Starting at the line that contains "Identify the document", restate each line word for word through the final line of the data, keeping both ends.

DATA FOR ANALYSIS:
________________________________________

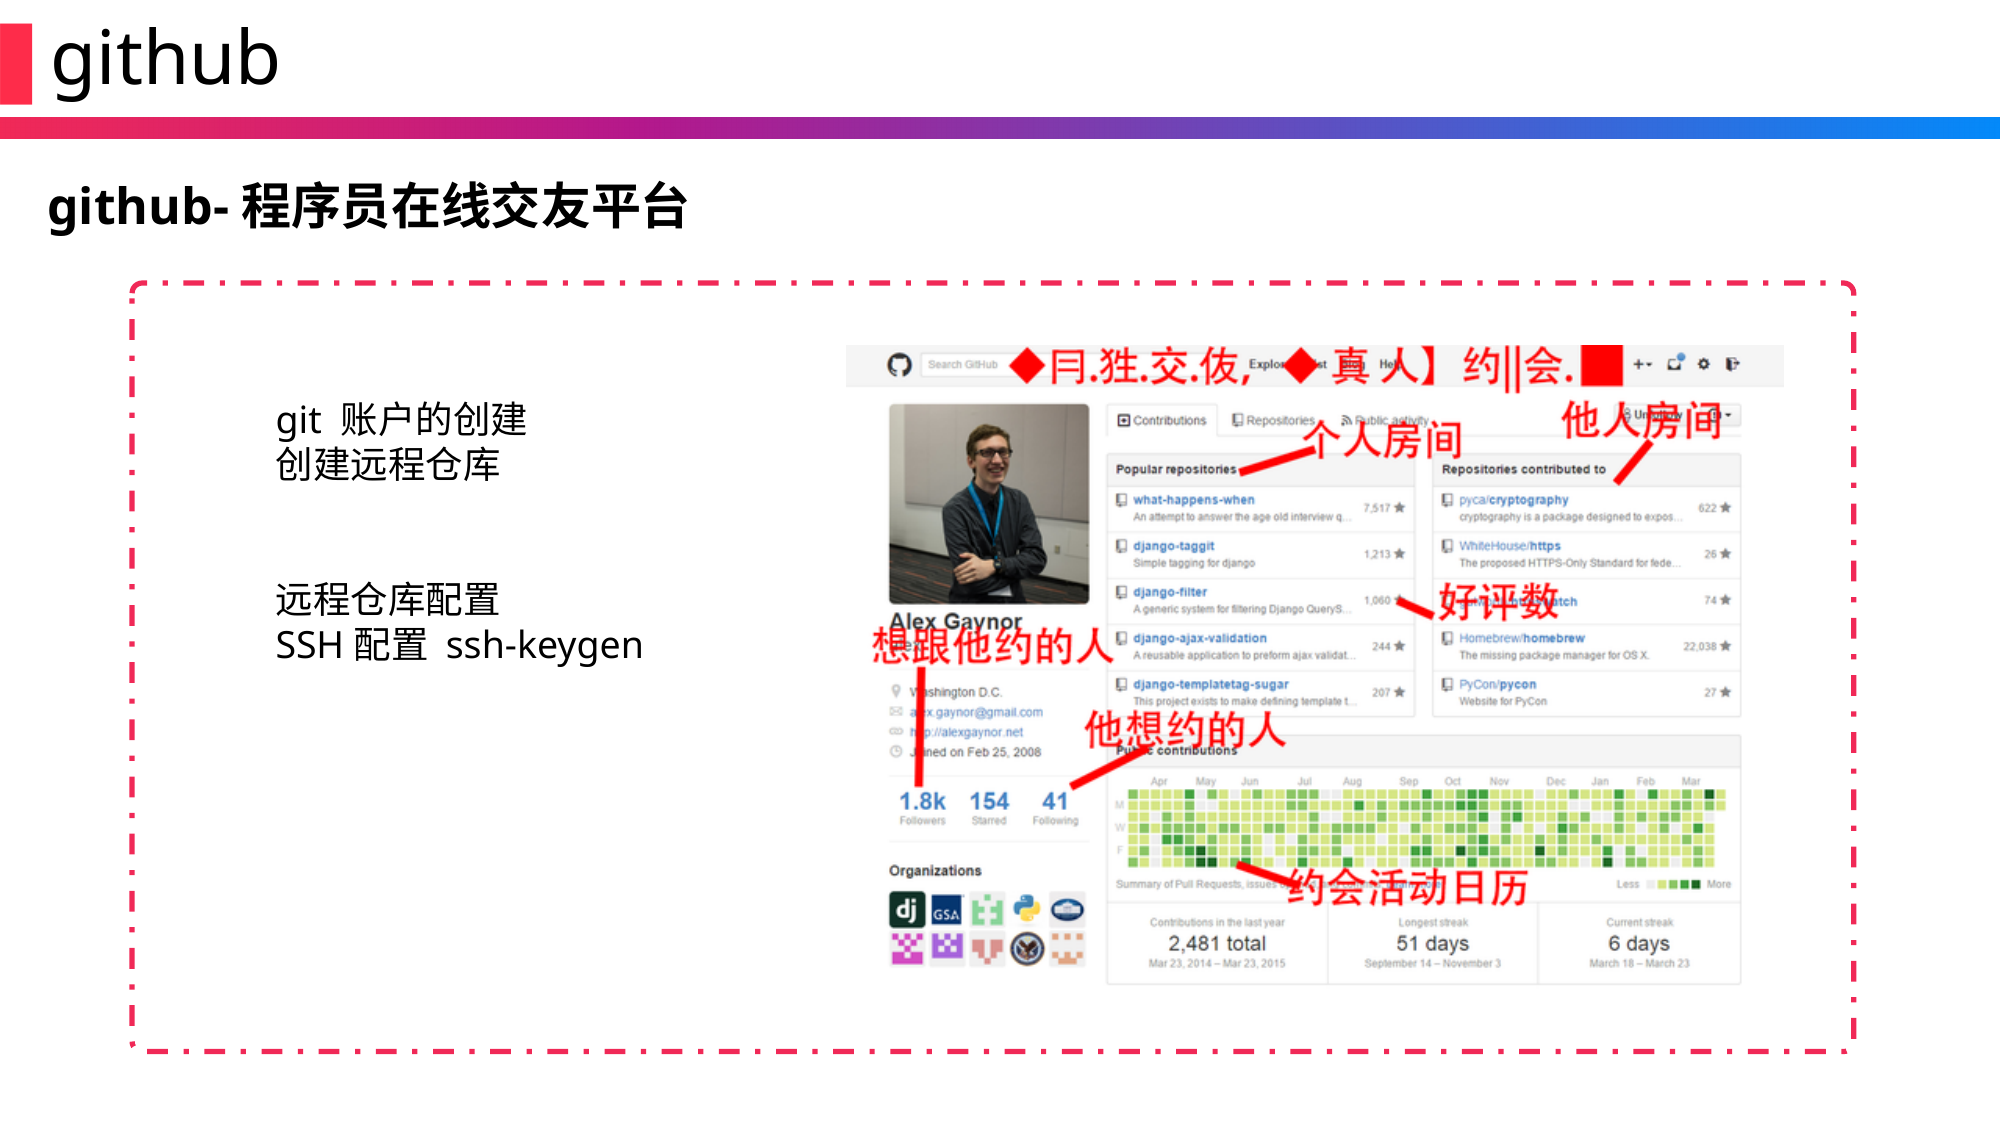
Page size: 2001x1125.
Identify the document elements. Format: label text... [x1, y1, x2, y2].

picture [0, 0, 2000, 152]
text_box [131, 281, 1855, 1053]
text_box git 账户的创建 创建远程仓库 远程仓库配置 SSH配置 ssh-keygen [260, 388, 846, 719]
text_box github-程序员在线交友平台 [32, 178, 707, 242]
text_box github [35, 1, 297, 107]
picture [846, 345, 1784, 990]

________________________________________

TASK RESULT:
Identify the document elements. Format: label text... [x1, y1, x2, y2].

picture [0, 0, 2000, 152]
text_box [131, 281, 1855, 1053]
text_box git 账户的创建 创建远程仓库 远程仓库配置 SSH配置 ssh-keygen [260, 388, 846, 719]
text_box github-程序员在线交友平台 [32, 178, 707, 242]
text_box github [35, 1, 297, 107]
picture [846, 345, 1784, 990]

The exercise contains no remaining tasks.